Duncan gave her a wide-beam flashlight and kept a smaller one for himself. They entered from a side door, into a bay that seemed to have served as a dumping ground for orphaned household items from the previous owners. Temperance waited in the doorway while Duncan unlatched and manually opened the huge garage doors to let in the remains of natural daylight.

She lifted the lid of the cardboard storage box closest to her and shone the beam of her flashlight inside. It was full of plates and saucers with a vintage floral pattern around the edges. Her heart ached a little. She imagined this very dishware at a fully set table, and the family around it. Sharing each other’s company. She imagined the person who had carefully packed this box. Surely they wouldn’t have intended for it to have been forgotten in this dark old space.

“Ma means to go through all the boxes in here, someday. You could help.”

“Maybe.” She gave him a small smile and traced a fingertip through the dust on a box marked CHRISTMAS in faded red ink. Why would a family leave all this behind?

The back half of the bay was tidy and more open, and there was something big beneath old beige drop cloths. A foot or so taller than Duncan’s six foot three, and half again as wide. The covering billowed gently as he pulled it down.

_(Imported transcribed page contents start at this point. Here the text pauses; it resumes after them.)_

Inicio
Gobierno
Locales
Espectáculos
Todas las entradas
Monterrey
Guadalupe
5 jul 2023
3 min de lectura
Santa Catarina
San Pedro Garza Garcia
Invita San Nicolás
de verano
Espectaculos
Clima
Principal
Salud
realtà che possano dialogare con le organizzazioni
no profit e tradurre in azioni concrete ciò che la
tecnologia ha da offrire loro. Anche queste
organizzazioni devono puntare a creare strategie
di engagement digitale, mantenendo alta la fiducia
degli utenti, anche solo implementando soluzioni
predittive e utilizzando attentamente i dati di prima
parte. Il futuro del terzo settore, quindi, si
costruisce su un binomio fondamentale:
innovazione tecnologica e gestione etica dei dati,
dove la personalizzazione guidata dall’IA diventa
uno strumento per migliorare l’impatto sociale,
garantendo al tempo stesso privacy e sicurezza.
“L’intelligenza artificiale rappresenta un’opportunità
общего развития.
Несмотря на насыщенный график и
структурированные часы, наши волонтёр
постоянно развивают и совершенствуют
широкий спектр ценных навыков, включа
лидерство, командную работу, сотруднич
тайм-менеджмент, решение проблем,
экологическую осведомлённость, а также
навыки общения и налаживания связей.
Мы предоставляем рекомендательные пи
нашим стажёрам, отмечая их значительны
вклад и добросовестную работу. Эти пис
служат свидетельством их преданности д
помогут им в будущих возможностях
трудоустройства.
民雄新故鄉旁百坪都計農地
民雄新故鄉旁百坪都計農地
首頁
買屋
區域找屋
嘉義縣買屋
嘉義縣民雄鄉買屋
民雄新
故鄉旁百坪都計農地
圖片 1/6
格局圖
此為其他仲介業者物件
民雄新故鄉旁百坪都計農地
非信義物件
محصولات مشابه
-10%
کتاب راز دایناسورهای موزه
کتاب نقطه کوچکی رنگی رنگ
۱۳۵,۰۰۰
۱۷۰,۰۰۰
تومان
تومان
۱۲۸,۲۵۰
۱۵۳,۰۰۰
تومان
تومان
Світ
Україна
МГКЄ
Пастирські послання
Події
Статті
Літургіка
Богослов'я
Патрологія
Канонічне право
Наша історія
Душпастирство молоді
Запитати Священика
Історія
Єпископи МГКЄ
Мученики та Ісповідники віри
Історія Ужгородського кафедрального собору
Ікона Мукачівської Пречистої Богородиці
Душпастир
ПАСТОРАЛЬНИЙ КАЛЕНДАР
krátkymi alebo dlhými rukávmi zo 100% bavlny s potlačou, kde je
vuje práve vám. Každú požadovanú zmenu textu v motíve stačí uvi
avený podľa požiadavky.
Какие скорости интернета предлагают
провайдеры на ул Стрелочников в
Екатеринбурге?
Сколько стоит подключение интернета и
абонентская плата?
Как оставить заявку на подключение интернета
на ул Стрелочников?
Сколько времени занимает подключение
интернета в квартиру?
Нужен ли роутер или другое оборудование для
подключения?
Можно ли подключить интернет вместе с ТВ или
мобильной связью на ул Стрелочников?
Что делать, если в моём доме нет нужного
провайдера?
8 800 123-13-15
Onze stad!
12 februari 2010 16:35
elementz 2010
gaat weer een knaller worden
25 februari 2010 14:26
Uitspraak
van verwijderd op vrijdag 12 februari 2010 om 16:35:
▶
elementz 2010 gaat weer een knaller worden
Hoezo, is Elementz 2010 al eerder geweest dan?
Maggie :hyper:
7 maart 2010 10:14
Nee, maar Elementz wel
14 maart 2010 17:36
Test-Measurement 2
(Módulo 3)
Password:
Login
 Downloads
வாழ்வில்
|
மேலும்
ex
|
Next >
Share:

Temperance gasped. She approached and whispered, “Duncan.”

“This is the only place on the whole property Rowan never goes. I had to scream and pretend I saw a spider to chase Harry out of here a few weeks ago when he snooped around for a watering can.”

It was a wooden arbor. A lattice of grapevine canes embellished the inner corners where the vertical beam at the top met the horizontal ones at the sides. No hardware was visible—each piece notched into its adjacent pieces with such precision it might have grown out of the ground exactly as it was. The craftsmanship was remarkable.

She stepped beneath it, reaching up to run a finger along the underside. “You made this.”

“Yeah.” He looked down and toed an old tennis ball.

“For the wedding,” she said.

“Something new from something old, you know? It’s reclaimed wood from the barn we just came from. I took it when they first started demolition a few weeks ago. Those grapevine canes are the ones we used to decorate the greenhouse for Harry’s proposal.”

“Duncan. This is art.”

He could be mine.

The tennis ball rolled to her, and she nudged it back toward him. “You said it was a secret?”

“They don’t know about it.” Duncan recaptured the little ball under his foot. “Ah—they didn’t ask for it, either. I hope they like it.”

Temperance’s heart squeezed. “I think when you know someone well enough, you can usually predict how a surprise will land.”

“No idea how we’ll get it into the vineyard the morning of the wedding without them noticing, though.”

“You’ll figure it out.”

“Usually do.”

Temperance smiled, and they shared a long look.

“It’ll still be hot in the house,” Duncan said. “Let’s make one more stop.”